I FOUND MY FIRST FOSSIL. (Note: this sentence is underlined several times in my original notes.)
Spent the day on Hawk Rim. For anyone who's never had the experience of walking on loose paleosols, here's an easy way to broaden your horizons: buy a few million ping pong balls, scatter them on a slope, and then go for a stroll. Alas, going the recreation route is likely to cheat you out of the chance to find an early Miocene horse toe (like the one pictured above) unless you also stock your gigantic ball pit with various fossils.
"So you're a real paleontologist now," my advisor said. I guess that another graduate degree wouldn't be necessary if becoming a paleontologist depended on performative utterance, but I'll take it for now.

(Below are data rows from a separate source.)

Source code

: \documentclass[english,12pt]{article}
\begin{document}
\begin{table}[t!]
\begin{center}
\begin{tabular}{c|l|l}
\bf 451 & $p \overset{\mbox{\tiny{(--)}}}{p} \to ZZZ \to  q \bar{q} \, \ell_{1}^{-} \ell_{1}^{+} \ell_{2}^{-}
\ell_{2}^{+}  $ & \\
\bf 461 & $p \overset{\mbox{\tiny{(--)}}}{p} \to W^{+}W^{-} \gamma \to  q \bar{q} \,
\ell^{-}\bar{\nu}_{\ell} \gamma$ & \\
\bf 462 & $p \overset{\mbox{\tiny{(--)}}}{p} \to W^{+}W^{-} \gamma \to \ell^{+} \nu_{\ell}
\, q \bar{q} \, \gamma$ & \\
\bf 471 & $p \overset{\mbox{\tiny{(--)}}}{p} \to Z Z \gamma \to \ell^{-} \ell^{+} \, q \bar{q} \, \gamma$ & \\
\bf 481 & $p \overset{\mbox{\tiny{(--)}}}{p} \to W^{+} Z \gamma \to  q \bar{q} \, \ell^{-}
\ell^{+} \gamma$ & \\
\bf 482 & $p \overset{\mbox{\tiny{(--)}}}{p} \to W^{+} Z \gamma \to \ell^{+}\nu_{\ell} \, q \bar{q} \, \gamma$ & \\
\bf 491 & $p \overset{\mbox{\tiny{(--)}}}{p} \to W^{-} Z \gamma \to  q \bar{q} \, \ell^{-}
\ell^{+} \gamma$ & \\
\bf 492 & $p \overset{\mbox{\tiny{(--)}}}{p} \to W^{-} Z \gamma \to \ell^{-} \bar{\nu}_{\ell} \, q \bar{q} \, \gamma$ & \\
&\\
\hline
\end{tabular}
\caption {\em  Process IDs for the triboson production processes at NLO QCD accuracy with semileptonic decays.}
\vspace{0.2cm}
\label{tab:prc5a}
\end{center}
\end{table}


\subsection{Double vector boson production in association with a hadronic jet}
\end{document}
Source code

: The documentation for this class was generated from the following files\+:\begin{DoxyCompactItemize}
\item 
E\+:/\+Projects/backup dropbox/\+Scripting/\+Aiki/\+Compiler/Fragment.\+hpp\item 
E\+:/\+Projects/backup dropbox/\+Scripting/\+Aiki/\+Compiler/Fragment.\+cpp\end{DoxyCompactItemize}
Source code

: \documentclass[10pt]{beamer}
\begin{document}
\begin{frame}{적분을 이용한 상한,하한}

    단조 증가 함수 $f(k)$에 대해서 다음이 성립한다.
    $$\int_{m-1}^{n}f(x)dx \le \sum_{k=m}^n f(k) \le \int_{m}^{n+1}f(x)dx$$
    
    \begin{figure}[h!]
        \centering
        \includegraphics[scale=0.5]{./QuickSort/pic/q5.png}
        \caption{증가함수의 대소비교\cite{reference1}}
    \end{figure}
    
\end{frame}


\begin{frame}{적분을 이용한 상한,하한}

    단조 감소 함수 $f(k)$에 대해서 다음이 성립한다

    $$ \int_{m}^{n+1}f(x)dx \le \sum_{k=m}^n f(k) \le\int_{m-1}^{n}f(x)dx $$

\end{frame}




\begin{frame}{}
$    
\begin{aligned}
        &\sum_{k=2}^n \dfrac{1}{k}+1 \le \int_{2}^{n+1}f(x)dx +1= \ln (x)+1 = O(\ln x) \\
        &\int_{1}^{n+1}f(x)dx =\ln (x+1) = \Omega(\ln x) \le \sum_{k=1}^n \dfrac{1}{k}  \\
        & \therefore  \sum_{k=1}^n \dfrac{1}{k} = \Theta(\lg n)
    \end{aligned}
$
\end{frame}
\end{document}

None of that was really the main point of the day.
More to that point, we spent the day getting familiar with the area's stratigraphic units. The day was rife with allusions to the strong alliance between paleontology and geology, which shouldn't come as a surprise in a camp hosted by an Earth Sciences department. There's a lot of common language and shared methodology.
This is only worth noting insofar as my previous experience with paleontology has been almost entirely in the context of evolutionary biology, a field whose terminology has been entirely absent from camp discussions so far. I found myself wondering at one point, "What would Kuhn say?" He'd say that shared language (and not some stuff you read in Stephen Jay Gould essays) is the key indicator of disciplinary alliance, is what.
It's kind of a zebra stripe thing--are paleontologists doing geology that helps biology or biology that depends on geology?
Kuhn is also making an appearance in the blog post I'm writing. (Note: we can now change "I'm writing" to "I wrote.") This is not how I'd prefer to decorate my headspace, but here we are.